Do not use GET parameters to perform an action.
Make sure that users come through your forms, and each for submission matches a form you sent out.
Generate a one-time token and embed it in the form, save in the session, check on submission.
Not trivial to protect against this.
The famous MySpace attack used XSS and CSRF to determine who was looking at a user’s page, then used CSRF to send a friend request from the viewer to the page owner, thus building a huge friends list. As well, the friends of those targets also became his friends. The sheer size of the friends list crashed the system.
CSRFs are even used to defeat captchas by taking a captcha and showing it to a user on another site, then pushing it back when a unwitting user reads the captcha.
Attack #8 - Code Injection
Similar to SQL injection and command injection. This involves executing arbitrary code on the target server, usually though file inclusion.
Example script parses user input to generate a filename in a theming system. The sample attack had the theme load an external file from across the net.
Code injection is prevented by filtering user input. Only allow expected values. Do not allow http:// in the filename argument.
In PHP.ini, allow_url_fopen should be disabled if possible. This blocks require/include/fopen on remote files.
Techniques for Prevention
Preventing SQL Injection and Designing for Security
Use mysql_real_escape_sting().
Make sure that the data coming in matches your expectations. If you expect a string, make sure it is a string. If you expect a number, make sure it is a number.
Use Prepared Statements and bind variables.
Laura recommends prepared statements. They speed query execution and someone else handles the filtering.
When used as a coding standard, prepared statements help limit problems cause by novice and naive developers.
Laura then provides some prepared statement examples, showing bindings for input and output.
By using prepared statements you do not need to filter data, the statement preparation does it for you.
After showing a mysqli example, Laura shows an example using PDO, a new common database abstraction library.
Designing for Security
Basic Principles
Don’t rely on server configuration to protect you. No magic quotes.
Design your app with security from the ground up. Have a single point of data cleaning.
Have external code review.
Seek advice from experts.
Keep up to date on the latest security related developments.
Dispatch architecture and MVC help improve security.
Use the error reporting, use E_ALL & E_STRICT to see all errors.
On aproduction server, set display_errors = off.

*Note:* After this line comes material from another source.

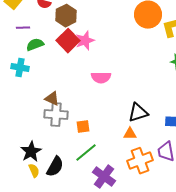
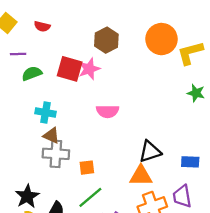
brown hexagon: (66, 16) -> (106, 40), moved
red square: (68, 41) -> (70, 69), turned -30
cyan cross: (20, 68) -> (46, 112), moved
orange triangle: (130, 134) -> (141, 176), size x1.5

Attackers can use error messages to learn about your system and facilitate an attack.
Education and Code Review
Problems come from uneducated developers.
Code review should be peer to peer and more importantly more experienced to less experienced.
As well as formal code review, mentor the junior staff. Read commit emails.
Developer education should happen during security audits.
Security Audits
Look at external consultants who are up to date on the latest security issues.
Audits should be accompanied by security education for developers so the mistakes found do not come back.
Listen to the criticism.
Responsiveness
One of the most important things.
Respond to reported exploits, code patches, feedback.
Look at
http://www.owasp.org
http://phpsec.org/projects/guide
http://www.hardened-php.net
Essential Security from O’Reilly
Overall a good overview for developer-level security consideration. I’ll be sure to hit Laura’s other session at the conference.